Hospital-associated/acquired infections (HAI) or healthcare-associated infections (HCAI) are also known as nosocomial infections. They are infections that patients acquire while under medical care in hospitals, care facilities, or even in outpatient practices. According to the Robert Koch Instituts (RKI), a nosocomial infection occurs when the day of infection (the day with the first symptom) appears at the earliest on the third day following admission. However, the incubation period of the disease may not clearly disprove that the infection was acquired in hospital.

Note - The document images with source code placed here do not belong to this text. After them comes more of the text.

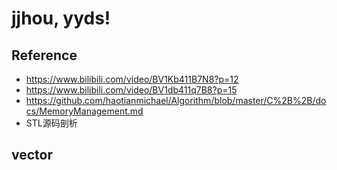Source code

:# **jjhou, yyds!**

## Reference 
- https://www.bilibili.com/video/BV1Kb411B7N8?p=12
- https://www.bilibili.com/video/BV1db411q7B8?p=15
- https://github.com/haotianmichael/Algorithm/blob/master/C%2B%2B/docs/MemoryManagement.md
- STL源码剖析



## vector
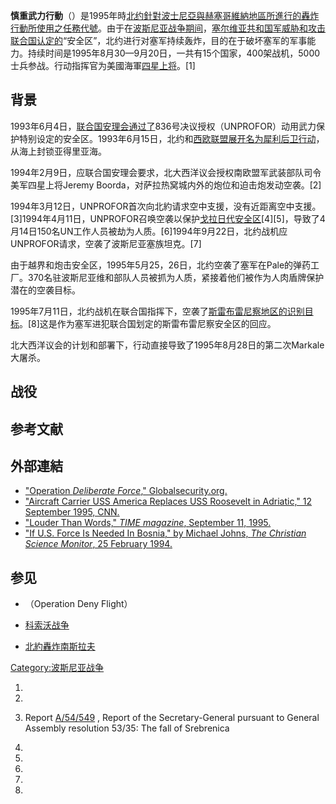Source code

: **慎重武力行動**（）是1995年時[北约針對](https://zh.wikipedia.org/wiki/北约 "wikilink")[波士尼亞與赫塞哥維納地區所進行的轟炸行動所使用之任務代號](https://zh.wikipedia.org/wiki/波士尼亞與赫塞哥維納 "wikilink")。由于在[波斯尼亚战争期间](https://zh.wikipedia.org/wiki/波斯尼亚战争 "wikilink")，[塞尔维亚共和国军威胁和攻击联合国认定的](https://zh.wikipedia.org/wiki/塞尔维亚共和国军 "wikilink")“安全区”，北约进行对塞军持续轰炸，目的在于破坏塞军的军事能力。持续时间是1995年8月30—9月20日，一共有15个国家，400架战机，5000士兵参战。行动指挥官为美國海軍[四星上将](../Page/上将_\(美国\).md "wikilink")。\[1\]

## 背景

1993年6月4日，[联合国安理会通过了](https://zh.wikipedia.org/wiki/联合国安理会 "wikilink")836号决议授权（UNPROFOR）动用武力保护特别设定的安全区。1993年6月15日，北约和[西欧联盟展开名为犀利后卫行动](https://zh.wikipedia.org/wiki/西欧联盟 "wikilink")，从海上封锁亚得里亚海。

1994年2月9日，应联合国安理会要求，北大西洋议会授权南欧盟军武装部队司令美军四星上将Jeremy
Boorda，对萨拉热窝城内外的炮位和迫击炮发动空袭。\[2\]

1994年3月12日，UNPROFOR首次向北約请求空中支援，没有近距离空中支援。\[3\]1994年4月11日，UNPROFOR召唤空袭以保护[戈拉日代安全区](../Page/戈拉日代.md "wikilink")\[4\]\[5\]，导致了4月14日150名UN工作人员被劫为人质。\[6\]1994年9月22日，北约战机应UNPROFOR请求，空袭了波斯尼亚塞族坦克。\[7\]

由于越界和炮击安全区，1995年5月25，26日，北约空袭了塞军在Pale的弹药工厂。370名驻波斯尼亚维和部队人员被抓为人质，紧接着他们被作为人肉盾牌保护潜在的空袭目标。

1995年7月11日，北约战机在联合国指挥下，空袭了[斯雷布雷尼察地区的识别目标](https://zh.wikipedia.org/wiki/斯雷布雷尼察 "wikilink")。\[8\]这是作为塞军进犯联合国划定的斯雷布雷尼察安全区的回应。

北大西洋议会的计划和部署下，行动直接导致了1995年8月28日的第二次Markale大屠杀。

## 战役

## 参考文献

## 外部連結

  - ["Operation *Deliberate Force*,"
    Globalsecurity.org.](http://www.globalsecurity.org/military/ops/deliberate_force.htm)
  - ["Aircraft Carrier USS America Replaces USS Roosevelt in
    Adriatic," 12 September 1995,
    CNN.](http://www.cnn.com/WORLD/Bosnia/updates/sep95/9-12/carrier/index.html)
  - ["Louder Than Words," *TIME magazine*, September 11,
    1995.](http://www.time.com/time/magazine/article/0,9171,983401-1,00.html)
  - ["If U.S. Force Is Needed In Bosnia," by Michael Johns, *The
    Christian Science Monitor*, 25 February
    1994.](http://www.csmonitor.com/1994/0225/25231.html)

## 参见

  - （Operation Deny Flight）

  - [科索沃战争](../Page/科索沃战争.md "wikilink")

  - [北約轟炸南斯拉夫](https://zh.wikipedia.org/wiki/北約轟炸南斯拉夫 "wikilink")

[Category:波斯尼亚战争](https://zh.wikipedia.org/wiki/Category:波斯尼亚战争 "wikilink")

1.

2.

3.  Report
    [A/54/549](http://www.un.org/Docs/journal/asp/ws.asp?m=A/54/549) ,
    Report of the Secretary-General pursuant to General Assembly
    resolution 53/35: The fall of Srebrenica

4.
5.

6.
7.

8.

The risk for contracting nosocomial infections varies depending on the institution or specialty. It is related to the types of medical therapies and procedures performed, as well as to underlying diseases of the patients concerned (so-called risk areas). The highest infection rates can be observed in intensive care units. There, patients are at high risk of infection, resulting from the severity of their disease, along with the associated intensive – and often also invasive – treatment. The type of infection depends on the previous illness and the individual susceptibility of the patient. Urinary tract infections, wound infections, ventilator-associated pneumonia, and primary sepsis are particularly common.
Experts speak of a nosocomial outbreak in the sense of the Infection Protection Act when two or more patients experience nosocomial infections following an inpatient or an outpatient medical treatment in which an epidemic connection is probable or suspected. About 15% of nosocomial outbreaks were caused by bacterial pathogens and 85% by viral pathogens. Although nosocomial infections must be reported, many outbreaks remain undetected or unreported.